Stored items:
++++++

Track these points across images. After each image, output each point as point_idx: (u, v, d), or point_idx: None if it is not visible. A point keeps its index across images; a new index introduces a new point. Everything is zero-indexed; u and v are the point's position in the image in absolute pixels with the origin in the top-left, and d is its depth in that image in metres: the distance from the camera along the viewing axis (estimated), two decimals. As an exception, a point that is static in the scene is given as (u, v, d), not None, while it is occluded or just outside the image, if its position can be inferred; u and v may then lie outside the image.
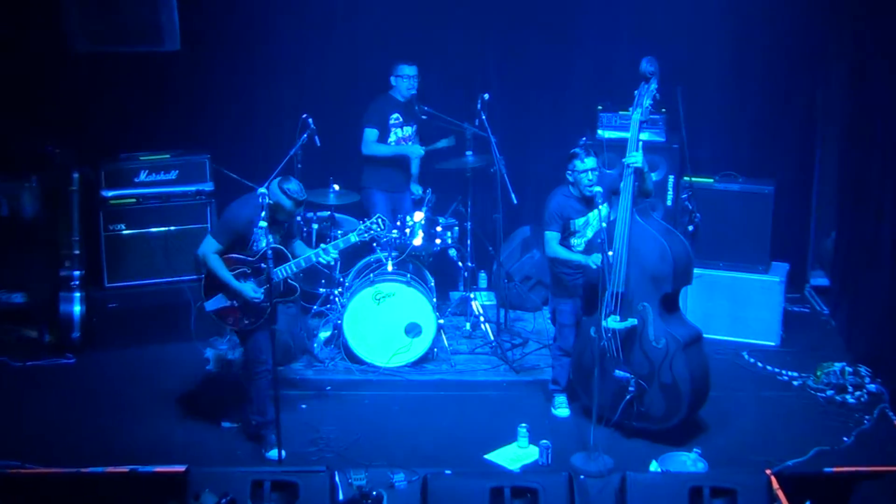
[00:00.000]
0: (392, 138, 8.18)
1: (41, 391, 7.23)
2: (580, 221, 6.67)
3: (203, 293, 6.41)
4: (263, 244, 6.20)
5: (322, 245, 6.49)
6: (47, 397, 7.14)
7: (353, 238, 6.49)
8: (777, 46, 8.55)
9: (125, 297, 7.92)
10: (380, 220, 6.49)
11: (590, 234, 6.65)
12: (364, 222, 6.52)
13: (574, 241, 6.69)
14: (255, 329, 6.34)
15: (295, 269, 6.34)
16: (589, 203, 6.61)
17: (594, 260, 6.38)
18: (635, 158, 6.36)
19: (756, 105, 8.72)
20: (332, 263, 6.88)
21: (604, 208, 6.29)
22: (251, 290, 6.28)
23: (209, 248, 6.31)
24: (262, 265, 6.20)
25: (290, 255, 6.36)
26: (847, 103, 8.37)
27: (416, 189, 8.37)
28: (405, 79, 8.10)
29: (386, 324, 7.54)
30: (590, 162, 6.57)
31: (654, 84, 6.39)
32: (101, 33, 7.68)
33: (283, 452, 6.15)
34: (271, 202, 6.14)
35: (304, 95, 8.56)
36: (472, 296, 8.19)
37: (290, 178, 6.31)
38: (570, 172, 6.63)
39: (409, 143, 8.27)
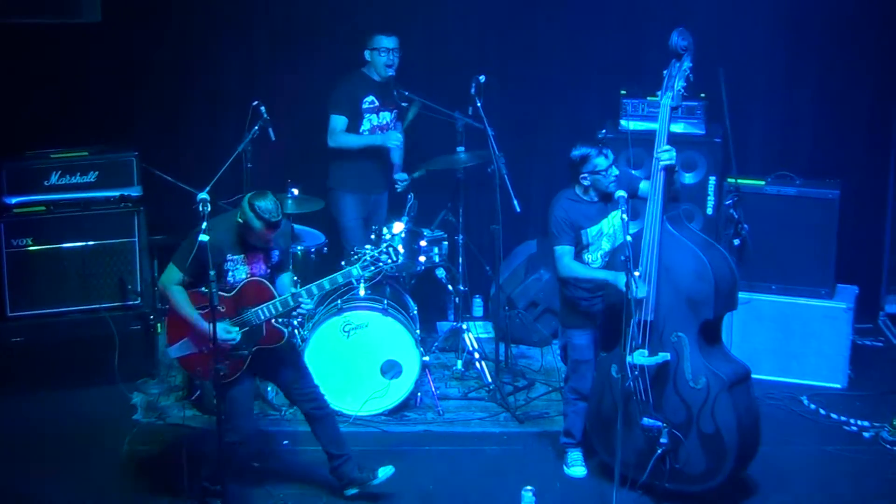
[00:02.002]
0: (365, 126, 8.23)
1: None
2: (593, 231, 6.68)
3: (168, 334, 6.42)
4: (242, 275, 6.27)
5: (313, 284, 6.33)
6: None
7: (356, 272, 6.36)
8: (842, 16, 8.62)
9: (32, 330, 7.92)
10: (390, 250, 6.39)
11: (606, 246, 6.69)
12: (371, 250, 6.41)
13: (588, 256, 6.70)
14: (231, 383, 6.29)
15: (278, 310, 6.29)
16: (602, 208, 6.67)
17: (624, 279, 6.26)
18: (669, 154, 6.41)
19: (817, 90, 8.79)
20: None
21: (623, 215, 6.30)
22: (222, 331, 6.20)
23: (170, 278, 6.33)
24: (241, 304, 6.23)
25: (274, 291, 6.34)
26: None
27: (402, 176, 8.42)
28: (383, 53, 8.14)
29: (357, 362, 7.57)
30: (610, 154, 6.63)
31: (687, 62, 6.42)
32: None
33: None
34: (240, 220, 6.18)
35: (254, 78, 8.61)
36: (464, 327, 8.25)
37: (266, 192, 6.23)
38: (586, 176, 6.63)
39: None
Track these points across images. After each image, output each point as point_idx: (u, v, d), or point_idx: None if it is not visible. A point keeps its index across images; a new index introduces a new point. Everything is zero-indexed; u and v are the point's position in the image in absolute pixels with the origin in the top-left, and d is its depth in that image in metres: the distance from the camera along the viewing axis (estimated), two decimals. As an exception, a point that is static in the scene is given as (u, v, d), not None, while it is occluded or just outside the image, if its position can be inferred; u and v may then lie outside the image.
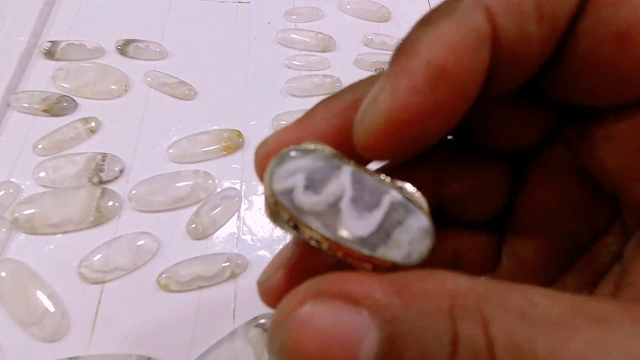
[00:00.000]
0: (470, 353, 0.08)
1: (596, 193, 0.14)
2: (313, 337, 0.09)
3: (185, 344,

++++++

- **Work item**: Of all the entries above, output exactly the lines between the one holding "0: (392, 138, 8.18)" and the one holding "11: (590, 234, 6.65)", inclusive.

- **Answer space**:
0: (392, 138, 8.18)
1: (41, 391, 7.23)
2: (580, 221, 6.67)
3: (203, 293, 6.41)
4: (263, 244, 6.20)
5: (322, 245, 6.49)
6: (47, 397, 7.14)
7: (353, 238, 6.49)
8: (777, 46, 8.55)
9: (125, 297, 7.92)
10: (380, 220, 6.49)
11: (590, 234, 6.65)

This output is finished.